"He's seen me all this time as I am. How silly to try to alter things!" Her face glowed, the pearls and carnations seemed to smile encouragement to her.
What possibilities had this new, this wonderful Lizzie Rand! What a life might be hers! What a happy, fortunate woman she was!
God, how grateful she was!
Mrs. Rand saw them off in a four-wheeler with an air of reluctance. It always hurt her that anyone should go to the theatre without her.
Of course Lizzie was old enough by now to look after herself, but at the same time this Mr. Breton was no safe character and it would have been altogether "nicer" if Lizzie had suggested her company—
Lizzie had not suggested it; with a shiver Mrs. Rand resigned herself to an evening made hideous by a vision of a world crowded with theatres through whose portals gay audiences were pouring—
"Of course it's selfish of her," she said again and again to Daisy—"Selfish is the only word."
Meanwhile the cab was, for Lizzie, a chariot of happiness. He looked splendid to-night, more romantic than he had ever been, with his pointed beard, his armless sleeve buttoned across on to his coat, his top-hat shining, his clothes fitting so perfectly. Poor though he was, he always stood up as smart as anyone, the Duke or Lord John were no smarter.

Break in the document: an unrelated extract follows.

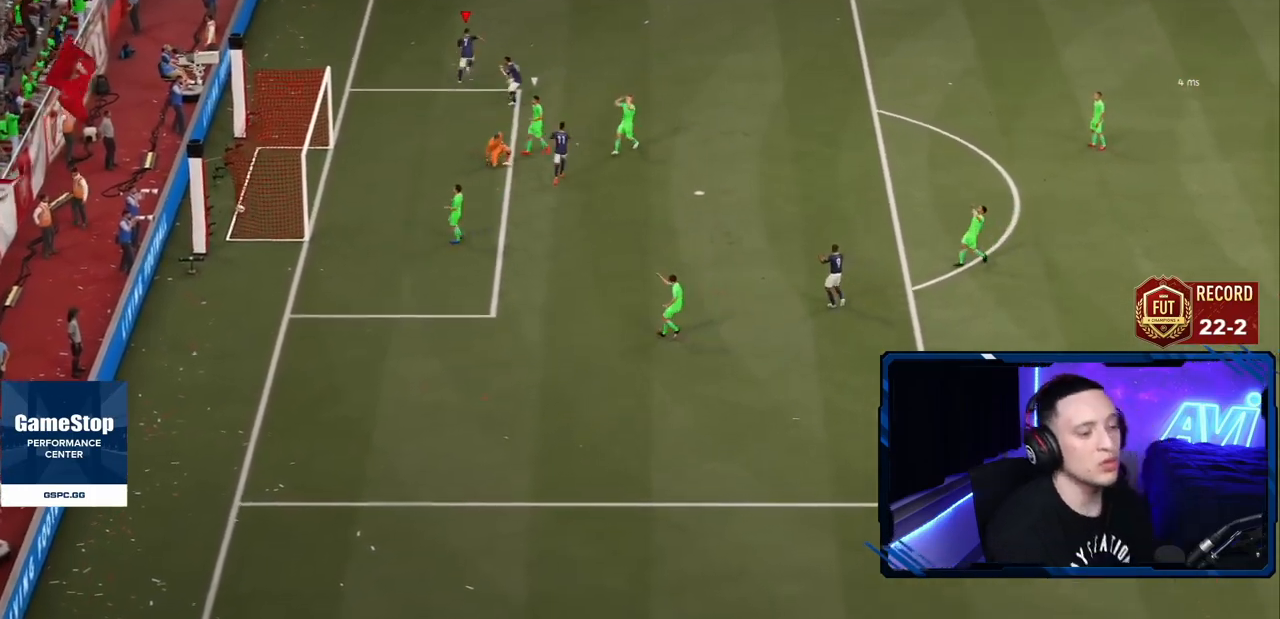
{"buttons": ["L1", "R1"], "left_stick": "up", "right_stick": "center", "events": [[150, "L1", "down"], [150, "R1", "down"], [250, "L1", "up"], [250, "R1", "up"], [267, "L1", "down"], [267, "R1", "down"], [301, "R1", "up"], [484, "R1", "down"]]}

Did he realize, she wondered, that the edge of his hand touched the silk of her dress? Did he notice the absurd way that the pearls jumped up and down on her throat? Did he feel the little shiver of happiness that ran through her body and out at her toes and fingers?
The chariot was dark, but beyond it there were piled lighted buildings; before these ran streets that flung dark figures, here one by one, now in throngs, against the glittering colour.